LMND menilai situasi ini seperti “pedang bermata dua”. Di satu sisi, turis asing membawa devisa. Di sisi lain, tanpa aturan yang jelas, Simeulue justru dirugikan.
Koordinator LMND Simeulue, Ahmad Satria, mengatakan, gelombang wisman terus berdatangan dengan dalih wisata. Namun pemerintah belum menyiapkan tata kelola yang tertib, baik secara administratif maupun teknis.
Akibatnya, bayar pajaknya di luar, tapi yang merasakan dampak 100% adalah warga lokal. Sampah menumpuk, air bersih tertekan, norma adat bersentuhan, tapi jejak administrasinya nggak ada di Simeulue.
Persoalan administratif jadi sorotan utama. Saat ini, semua urusan paspor, visa, dan penindakan wisman masih terpusat di Kantor Imigrasi Kelas I TPI Medan. Kondisi ini membuat data kedatangan wisman di Simeulue tidak tercatat valid. Imbasnya, potensi Pendapatan Asli Daerah / PAD dari sektor wisata bocor ke luar daerah.

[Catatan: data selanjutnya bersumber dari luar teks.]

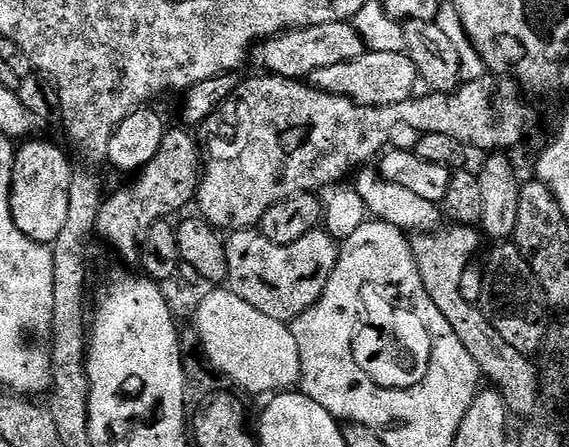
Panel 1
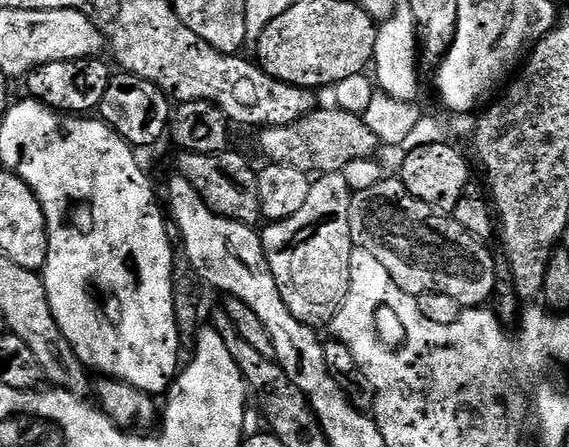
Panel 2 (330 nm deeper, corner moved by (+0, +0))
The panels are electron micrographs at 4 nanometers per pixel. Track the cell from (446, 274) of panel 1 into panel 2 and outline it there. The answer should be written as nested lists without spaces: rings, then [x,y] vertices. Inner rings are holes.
[[[382,178],[370,186],[370,190],[353,192],[350,234],[353,245],[370,250],[370,254],[374,254],[374,258],[386,266],[386,274],[390,274],[390,278],[394,278],[396,285],[406,294],[415,297],[424,293],[446,294],[458,301],[463,309],[483,307],[495,295],[497,257],[488,253],[481,241],[470,238],[470,234],[466,234],[466,230],[462,230],[462,226],[458,226],[451,215],[441,214],[426,206],[426,202],[411,196],[398,178]]]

Dari sisi sosial-budaya, Satria khawatir norma syariat dan adat Simeulue rawan tergilas. “Hari ini masih normal. Tapi tanpa regulasi, ini masa transformasi yang paling berdampak pada agama, budaya, dan ekonomi. Kalau manfaat wisata nggak dinikmati warga, Simeulue bisa jadi bom waktu bagi generasi mendatang,” tegasnya.
LMND mendesak Pemkab Simeulue proaktif berkoordinasi dengan Kementerian Hukum dan HAM sudah sejauh mana untuk membuka Unit Pelaksana Teknis Kantor Imigrasi di daerah 3T ini. Menurutnya, kantor imigrasi bukan kemewahan, tapi kebutuhan dasar.
Sesuai UU No. 6 Tahun 2011 tentang Keimigrasian Pasal 4 menyebut fungsi keimigrasian wajib hadir di wilayah perbatasan. Tanpa UPT Imigrasi, potensi overstay, kerja ilegal, dan pelanggaran izin tinggal akan sulit diatasi.
”Negara harus hadir sekarang. Jangan tunggu konflik sosial baru bergerak,” tutup Satria.